Abstract Purpose This study aims to compare the limited cancer health literacy (LCHL) rates among White (U.S.), Black (U.S.) and Chinese (H.K.) cancer patients using the Cancer Health Literacy Test - 6 (CHLT-6) and its recent adaptation in Chinese. Rationale Arbitrary nature of determining LCHL using the cut-score method is a major obstacle to scientifically investigate racial/ethnic differences in LCHL rates. To overcome, we used the multi-group latent class analysis (LCA) to test invariant measurement properties of the CHLT-6, a necessary condition to claim that the differences in LCHL rates reflect true group differences. Results Data included 1,899 cancer patients: White (N = 806) and Black (N = 491) and Chinese (N = 602). Measurement invariance test between the unconstrained and conditional probability constrained multi-group LCA favored the latter using the Bayesian Information Criterion (BIC: 10,388 vs.10,334) indicating that the LCHL label has the same meaning between three groups. The CHLT-6 determines cancer patients with LCHL with high accuracy (>90%) in all three groups.

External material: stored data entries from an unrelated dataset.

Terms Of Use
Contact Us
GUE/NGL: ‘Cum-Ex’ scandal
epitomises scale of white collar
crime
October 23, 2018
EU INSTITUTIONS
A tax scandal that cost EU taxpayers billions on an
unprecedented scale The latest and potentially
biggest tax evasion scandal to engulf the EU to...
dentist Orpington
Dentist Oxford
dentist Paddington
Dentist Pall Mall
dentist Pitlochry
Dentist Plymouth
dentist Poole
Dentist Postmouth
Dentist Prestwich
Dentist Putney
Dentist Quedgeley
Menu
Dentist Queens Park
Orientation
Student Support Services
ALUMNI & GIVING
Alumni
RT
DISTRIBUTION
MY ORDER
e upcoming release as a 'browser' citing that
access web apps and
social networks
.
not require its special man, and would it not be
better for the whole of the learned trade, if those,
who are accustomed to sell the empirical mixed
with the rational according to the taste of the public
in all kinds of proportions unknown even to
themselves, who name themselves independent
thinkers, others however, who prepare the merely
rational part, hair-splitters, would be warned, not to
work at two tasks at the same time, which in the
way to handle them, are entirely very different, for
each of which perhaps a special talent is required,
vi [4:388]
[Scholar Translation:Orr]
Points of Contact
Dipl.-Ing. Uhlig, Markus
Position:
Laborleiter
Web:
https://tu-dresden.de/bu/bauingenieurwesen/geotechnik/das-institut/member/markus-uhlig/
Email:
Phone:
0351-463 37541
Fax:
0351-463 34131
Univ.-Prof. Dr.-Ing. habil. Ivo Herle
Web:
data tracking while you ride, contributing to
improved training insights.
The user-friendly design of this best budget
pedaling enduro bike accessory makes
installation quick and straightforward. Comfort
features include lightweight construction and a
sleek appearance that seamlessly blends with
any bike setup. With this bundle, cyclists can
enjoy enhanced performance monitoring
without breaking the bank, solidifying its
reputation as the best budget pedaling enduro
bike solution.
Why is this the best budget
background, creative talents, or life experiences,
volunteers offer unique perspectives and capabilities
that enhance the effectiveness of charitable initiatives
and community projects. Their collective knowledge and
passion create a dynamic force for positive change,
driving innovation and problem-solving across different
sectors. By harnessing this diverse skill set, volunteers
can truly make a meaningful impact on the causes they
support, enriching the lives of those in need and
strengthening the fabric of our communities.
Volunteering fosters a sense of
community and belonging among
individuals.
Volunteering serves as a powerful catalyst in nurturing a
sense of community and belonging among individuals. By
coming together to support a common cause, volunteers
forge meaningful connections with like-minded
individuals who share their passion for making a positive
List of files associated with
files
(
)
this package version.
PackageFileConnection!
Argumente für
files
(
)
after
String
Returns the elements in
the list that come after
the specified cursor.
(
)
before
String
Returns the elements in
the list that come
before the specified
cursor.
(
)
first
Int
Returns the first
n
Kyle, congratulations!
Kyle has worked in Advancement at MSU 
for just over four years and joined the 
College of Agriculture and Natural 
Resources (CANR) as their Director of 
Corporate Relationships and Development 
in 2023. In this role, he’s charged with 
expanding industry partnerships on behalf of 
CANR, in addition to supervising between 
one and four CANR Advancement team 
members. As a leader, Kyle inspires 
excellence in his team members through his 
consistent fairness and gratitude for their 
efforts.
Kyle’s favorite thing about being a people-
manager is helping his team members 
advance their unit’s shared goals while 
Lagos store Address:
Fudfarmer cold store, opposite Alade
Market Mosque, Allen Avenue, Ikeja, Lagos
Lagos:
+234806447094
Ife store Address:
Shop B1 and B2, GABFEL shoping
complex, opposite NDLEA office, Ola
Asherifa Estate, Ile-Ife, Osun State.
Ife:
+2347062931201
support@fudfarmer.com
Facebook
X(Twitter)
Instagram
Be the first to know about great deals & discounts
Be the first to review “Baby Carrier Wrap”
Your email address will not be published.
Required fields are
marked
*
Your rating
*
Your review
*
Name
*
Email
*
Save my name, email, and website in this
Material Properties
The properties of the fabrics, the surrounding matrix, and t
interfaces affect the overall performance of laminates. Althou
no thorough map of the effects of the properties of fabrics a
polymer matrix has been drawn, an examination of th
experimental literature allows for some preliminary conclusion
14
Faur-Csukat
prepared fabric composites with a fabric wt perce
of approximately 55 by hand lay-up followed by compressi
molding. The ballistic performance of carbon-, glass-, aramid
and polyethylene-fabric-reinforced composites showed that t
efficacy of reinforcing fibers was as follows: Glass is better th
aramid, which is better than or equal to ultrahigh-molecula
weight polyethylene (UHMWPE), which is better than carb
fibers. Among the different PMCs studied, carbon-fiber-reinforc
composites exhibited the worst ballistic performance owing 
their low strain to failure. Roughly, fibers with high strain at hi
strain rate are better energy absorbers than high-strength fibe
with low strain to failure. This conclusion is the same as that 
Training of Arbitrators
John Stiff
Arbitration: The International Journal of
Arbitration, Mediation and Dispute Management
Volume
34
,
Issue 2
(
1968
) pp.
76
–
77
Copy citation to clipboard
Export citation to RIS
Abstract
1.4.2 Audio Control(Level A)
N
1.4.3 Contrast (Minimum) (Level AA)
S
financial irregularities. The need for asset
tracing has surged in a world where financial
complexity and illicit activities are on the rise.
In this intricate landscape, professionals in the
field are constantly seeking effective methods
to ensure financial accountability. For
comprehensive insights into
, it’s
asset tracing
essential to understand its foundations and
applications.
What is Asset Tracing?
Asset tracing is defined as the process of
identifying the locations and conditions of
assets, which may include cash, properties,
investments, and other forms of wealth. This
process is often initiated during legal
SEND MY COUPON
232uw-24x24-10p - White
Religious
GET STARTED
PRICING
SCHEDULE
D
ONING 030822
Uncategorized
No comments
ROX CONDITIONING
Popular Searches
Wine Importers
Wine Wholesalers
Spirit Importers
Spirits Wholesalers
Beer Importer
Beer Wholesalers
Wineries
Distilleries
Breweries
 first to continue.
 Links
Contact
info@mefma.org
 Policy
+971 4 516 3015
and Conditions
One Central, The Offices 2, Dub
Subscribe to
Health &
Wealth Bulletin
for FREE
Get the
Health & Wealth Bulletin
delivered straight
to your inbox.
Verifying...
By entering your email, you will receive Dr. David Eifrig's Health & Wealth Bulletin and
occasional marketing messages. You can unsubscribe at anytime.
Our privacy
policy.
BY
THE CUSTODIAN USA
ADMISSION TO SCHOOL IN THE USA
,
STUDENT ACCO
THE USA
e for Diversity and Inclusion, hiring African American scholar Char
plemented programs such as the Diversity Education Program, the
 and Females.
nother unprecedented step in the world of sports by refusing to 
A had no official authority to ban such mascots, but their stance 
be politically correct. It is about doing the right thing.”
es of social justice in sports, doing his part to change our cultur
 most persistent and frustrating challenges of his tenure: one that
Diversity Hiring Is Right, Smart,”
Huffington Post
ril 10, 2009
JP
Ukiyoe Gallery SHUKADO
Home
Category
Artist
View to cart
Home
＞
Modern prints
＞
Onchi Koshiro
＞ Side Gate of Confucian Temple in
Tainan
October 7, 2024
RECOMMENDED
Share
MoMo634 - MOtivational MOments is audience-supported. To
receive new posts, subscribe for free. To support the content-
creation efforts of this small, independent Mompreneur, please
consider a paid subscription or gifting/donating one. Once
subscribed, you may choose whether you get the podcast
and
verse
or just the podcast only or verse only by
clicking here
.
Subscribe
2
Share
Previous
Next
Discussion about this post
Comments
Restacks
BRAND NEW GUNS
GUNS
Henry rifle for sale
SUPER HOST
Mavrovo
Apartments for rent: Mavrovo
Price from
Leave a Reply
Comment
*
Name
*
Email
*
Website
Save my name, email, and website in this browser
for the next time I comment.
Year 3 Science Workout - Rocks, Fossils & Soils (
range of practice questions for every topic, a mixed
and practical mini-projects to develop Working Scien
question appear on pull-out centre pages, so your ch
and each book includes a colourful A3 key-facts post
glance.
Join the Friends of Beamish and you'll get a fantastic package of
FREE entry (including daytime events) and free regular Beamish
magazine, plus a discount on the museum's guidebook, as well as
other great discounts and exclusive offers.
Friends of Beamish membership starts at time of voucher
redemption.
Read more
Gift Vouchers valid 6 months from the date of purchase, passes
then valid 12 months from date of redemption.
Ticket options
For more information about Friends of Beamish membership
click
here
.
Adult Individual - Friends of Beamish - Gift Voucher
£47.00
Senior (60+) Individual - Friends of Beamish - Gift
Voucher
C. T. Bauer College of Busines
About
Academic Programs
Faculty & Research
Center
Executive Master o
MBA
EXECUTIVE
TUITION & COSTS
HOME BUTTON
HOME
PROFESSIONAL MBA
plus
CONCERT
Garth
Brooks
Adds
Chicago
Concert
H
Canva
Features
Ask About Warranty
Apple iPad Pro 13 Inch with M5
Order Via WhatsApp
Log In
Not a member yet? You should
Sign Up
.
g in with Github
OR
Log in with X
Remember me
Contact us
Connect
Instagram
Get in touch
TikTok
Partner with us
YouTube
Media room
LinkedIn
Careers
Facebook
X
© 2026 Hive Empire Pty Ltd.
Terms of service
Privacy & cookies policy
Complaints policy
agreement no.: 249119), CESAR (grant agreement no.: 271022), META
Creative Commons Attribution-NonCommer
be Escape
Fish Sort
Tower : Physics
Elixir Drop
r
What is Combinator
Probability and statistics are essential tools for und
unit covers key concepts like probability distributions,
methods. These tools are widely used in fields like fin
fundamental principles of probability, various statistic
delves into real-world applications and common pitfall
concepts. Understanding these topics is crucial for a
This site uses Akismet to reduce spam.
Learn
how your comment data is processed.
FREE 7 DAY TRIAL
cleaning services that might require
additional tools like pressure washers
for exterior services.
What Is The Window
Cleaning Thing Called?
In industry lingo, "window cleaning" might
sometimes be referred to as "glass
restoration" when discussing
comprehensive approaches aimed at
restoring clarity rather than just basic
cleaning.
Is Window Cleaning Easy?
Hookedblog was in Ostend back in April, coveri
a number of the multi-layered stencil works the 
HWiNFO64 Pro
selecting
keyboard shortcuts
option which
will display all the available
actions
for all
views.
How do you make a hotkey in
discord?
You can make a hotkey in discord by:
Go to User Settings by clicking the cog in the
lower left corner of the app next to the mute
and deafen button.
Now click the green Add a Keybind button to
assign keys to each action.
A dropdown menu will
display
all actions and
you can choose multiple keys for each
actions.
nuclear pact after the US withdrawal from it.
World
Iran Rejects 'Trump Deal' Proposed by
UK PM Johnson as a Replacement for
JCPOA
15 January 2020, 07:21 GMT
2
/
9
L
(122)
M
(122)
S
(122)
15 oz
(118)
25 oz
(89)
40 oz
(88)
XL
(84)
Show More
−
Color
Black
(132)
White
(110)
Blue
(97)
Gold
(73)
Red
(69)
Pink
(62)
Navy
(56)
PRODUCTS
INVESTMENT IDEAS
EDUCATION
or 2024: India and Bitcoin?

The model-based estimates of LCHL rates varied across groups: White (4%), Black (50%), and Chinese (25%). Conclusions This study provides a strong construct validity evidence for the CHLT-6 by showing that it has invariant measurement properties between racial/ethnic groups and that it assigns cancer patients into LCHL group with high accuracy. Causal mechanisms underlying a wide range of LCHL rates need further explorations. Key messages • A substantial difference in limited cancer health literacy rates among White (U.S), Black (U.S.), and Chinese (Hong Kong) cancer patients. • The CHLT-6 accurately captures the limited cancer health literacy in diverse racial/ethnic groups.